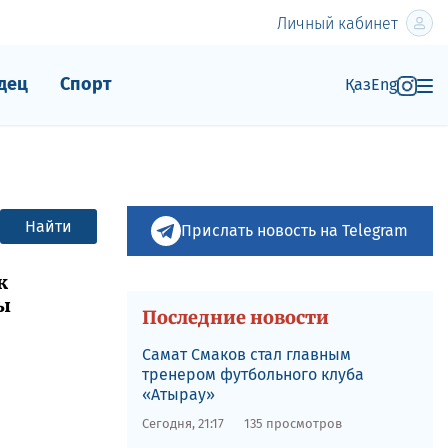
Личный кабинет
дец
Спорт
Қаз
Eng
Найти
Прислать новость на Telegram
к
ы
Последние новости
Самат Смаков стал главным
тренером футбольного клуба
«Атырау»
Сегодня, 21:17
135 просмотров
============================================================
## [TASK OBJECTIVE]
Where a record above contains a picture, leave the picture out and transcribe everything else exactly.

## [PROBLEM SOLUTION]
Личный кабинет
дец
Спорт
Қаз
Eng
Найти
Прислать новость на Telegram
к
ы
Последние новости
Самат Смаков стал главным
тренером футбольного клуба
«Атырау»
Сегодня, 21:17
135 просмотров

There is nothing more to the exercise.